On the evolution of anomalous X-ray pulsars and soft gamma ray repeaters with fallback disks

TL;DR

This paper proposes a model where fallback disks with high initial angular momentum explain the observed properties and period clustering of anomalous X-ray pulsars and soft gamma-ray repeaters, including their luminosities and ages.

Contribution

It introduces a disk evolution model with specific torque dependence and passive transition criteria that accounts for the observed clustering and transient behavior of AXPs and SGRs.

Findings

Fallback disks can explain period clustering of AXPs and SGRs.

Transient AXPs and SGRs are likely older than persistent ones.

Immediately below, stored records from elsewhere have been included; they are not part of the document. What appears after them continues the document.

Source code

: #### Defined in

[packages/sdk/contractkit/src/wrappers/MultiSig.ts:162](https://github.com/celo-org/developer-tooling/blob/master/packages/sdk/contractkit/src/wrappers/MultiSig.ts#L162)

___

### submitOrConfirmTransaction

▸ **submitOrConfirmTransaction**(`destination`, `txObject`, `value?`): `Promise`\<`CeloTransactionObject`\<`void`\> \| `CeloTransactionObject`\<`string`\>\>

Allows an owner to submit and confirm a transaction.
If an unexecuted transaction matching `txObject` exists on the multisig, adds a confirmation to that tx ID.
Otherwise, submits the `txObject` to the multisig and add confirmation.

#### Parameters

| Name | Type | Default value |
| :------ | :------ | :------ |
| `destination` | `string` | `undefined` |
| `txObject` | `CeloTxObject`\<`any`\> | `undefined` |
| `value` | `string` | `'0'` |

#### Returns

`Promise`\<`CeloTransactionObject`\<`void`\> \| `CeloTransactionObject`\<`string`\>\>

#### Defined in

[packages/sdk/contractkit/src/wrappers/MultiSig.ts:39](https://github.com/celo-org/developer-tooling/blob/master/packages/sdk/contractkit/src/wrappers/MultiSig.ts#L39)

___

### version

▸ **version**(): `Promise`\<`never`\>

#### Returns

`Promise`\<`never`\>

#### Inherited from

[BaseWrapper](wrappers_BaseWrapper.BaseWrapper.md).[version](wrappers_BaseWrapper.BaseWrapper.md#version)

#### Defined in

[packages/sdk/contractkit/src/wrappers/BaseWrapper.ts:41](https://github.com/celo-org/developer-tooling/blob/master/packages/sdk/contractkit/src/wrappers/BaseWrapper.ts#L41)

Disk activity persists at large radii, influencing observable properties.

Abstract

We show that the period clustering of anomalous X-ray pulsars (AXPs) and soft gamma-ray repeaters (SGRs), their X-ray luminosities, ages and statistics can be explained with fallback disks with large initial specific angular momentum. The disk evolution models are developed by comparison to self-similar analytical models. The initial disk mass and angular momentum set the viscous timescale. An efficient torque, with (1 - w^2) dependence on the fastness parameter w leads to period clustering in the observed AXP-SGR period range under a wide range of initial conditions. The timescale t_0 for the early evolution of the fallback disk, and the final stages of fallback disk evolution, when the disk becomes passive, are the crucial determinants of the evolution. The disk becomes passive at temperatures around 100 K, which provides a natural cutoff for the X-ray luminosity and defines the end of evolution in the observable AXP and SGR phase. This low value for the minimum temperature for active disk turbulence indicates that the fallback disks are active up to a large radius greater than ~10^{12} cm. We find that transient AXPs and SGRs are likely to be older than their persistent cousins. A fallback disk with mass transfer rates corresponding to the low quiescent X-ray luminosities of the transient sources in early evolutionary phases would have a relatively lower initial mass, such that the mass-flow rate in the disk is not sufficient for the inner disk to penetrate into the light cylinder of the young neutron star, making mass accretion onto the neutron star impossible. The transient AXP phase therefore must start later. The model results imply that the transient AXP/SGRs, although older, are likely to be similar in number to persistent sources (abridged).